Though Tyson’s fame was soaring in the ring, his personal life suffered heavily in the closet. By the early 1990, Tyson’s problems outside boxing were also starting to emerge. He seemed to have lost direction, and his personal life was in disarray. He was arrested in July 1991 for the rape of 18-year-old Desiree Washington, Miss Black Rhode Island, in an Indianapolis hotel room. This trend of scandals and events initiated a downturn in his life. After two successive divorces due to this unstable marital life, he filed for bankruptcy in August 2003 after years of financial struggles, exorbitant spending, multiple trials and bad investments.
In an attempt to pay off his debts, Tyson sold his upscale mansion in Farmington, Connecticut, to rapper 50cent for a little more than $4 million. He crashed on friends’ couches and slept in shelters until he became a social ‘fugitive’ through his unruly and unbridled life. In an interview with USA Today published on June 3, 2005, Tyson said, “My whole life has been a waste, I’ve been a failure”. Tyson was once tagged the undisputable heavy weight champion, but if the undisputable truth be told; Tyson was the real iron Mike not in life but only in the ring, for when the vagaries and vicissitudes of life put him to test, it was very obvious that Mike could actually bend and even broken beyond repair.

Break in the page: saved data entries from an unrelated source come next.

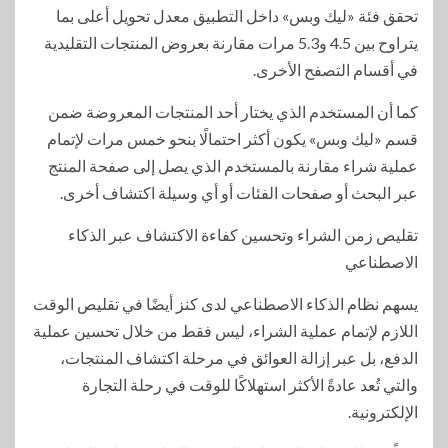
تحقق فئة «ليك وبس» داخل التطبيق معدل تحويل أعلى بما
يتراوح بين 4.5 و5.3 مرات مقارنة بعروض المنتجات التقليدية
في أقسام التصفح الأخرى.
كما أن المستخدم الذي يختار أحد المنتجات المعروضة ضمن
قسم «ليك وبس» يكون أكثر احتمالًا بنحو خمس مرات لإتمام
عملية شراء مقارنة بالمستخدم الذي يصل إلى صفحة المنتج
عبر البحث أو صفحات الفئات أو أي وسيلة اكتشاف أخرى.
تقليص زمن الشراء وتحسين كفاءة الاكتشاف عبر الذكاء
الاصطناعي
يسهم نظام الذكاء الاصطناعي لدى كنز أيضًا في تقليص الوقت
اللازم لإتمام عملية الشراء، ليس فقط من خلال تحسين عملية
الدفع، بل عبر إزالة العوائق في مرحلة اكتشاف المنتجات،
والتي تُعد عادةً الأكثر استهلاكًا للوقت في رحلة التجارة
الإلكترونية.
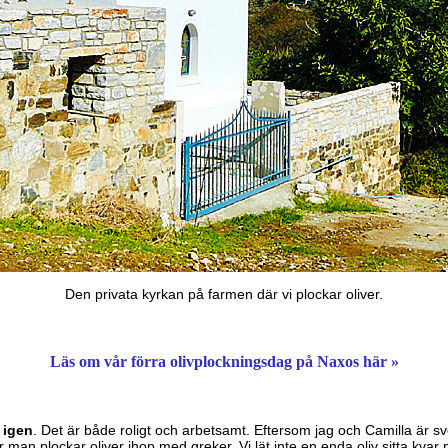
Den privata kyrkan på farmen där vi plockar oliver.
Läs om vår förra olivplockningsdag på Naxos här »
 igen
. Det är både roligt och arbetsamt. Eftersom jag och Camilla är 
an plockar oliver ihop med greker. Vi lät inte en enda oliv sitta kvar p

“If you do not conquer self, you will be conquered by self”- Napoleon Hill
I would like to reach out to all the youths out there in the words of Max DePree, “We cannot become what we want to be by remaining what we are.” We need to constantly adjust ourselves in order to get the best out of life. Let us all declare a massive war against indiscipline. It is either we suffer the pain of change or suffer remaining the way we are! When Albert Einstein was labeled as being ‘insane’ by some of his colleague, he called for a brief interview to really explain the meaning of insanity to the world. His own definition of madness eventually routed out his senile enemies when he shocked the world with what is today known as the quote of the century: “Insanity is doing the same thing over and over again and expecting different results.” How can we be the future of tomorrow if we lack the core ingredient of leadership? Self-discipline is personal leadership.

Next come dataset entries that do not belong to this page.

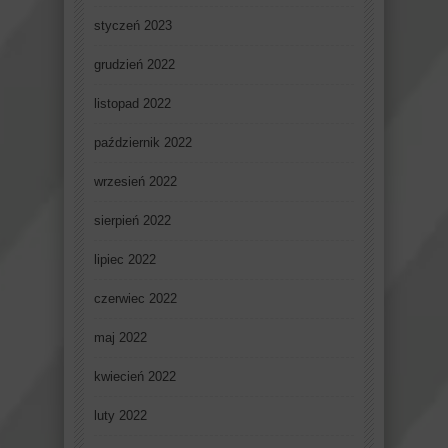
styczeń 2023
grudzień 2022
listopad 2022
październik 2022
wrzesień 2022
sierpień 2022
lipiec 2022
czerwiec 2022
maj 2022
kwiecień 2022
luty 2022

“Unless you change how you are, you will always have what you’ve got”-Jim Rohn
The Holy Bible admonishes parents in Proverbs 22:6, “Train up a child in the way he should go: and when he is old, he will not depart from it”. The greatest evidence of love from parents to their children is discipline. When parents refuse to discipline their children, then it is taken that they’ve given them over to a destructive future. An undisciplined child has already been prepared for his own doom. Indiscipline can bring rot into any life; in the case of Iron Mike Tyson, it has shown that even an ‘iron’ can decay!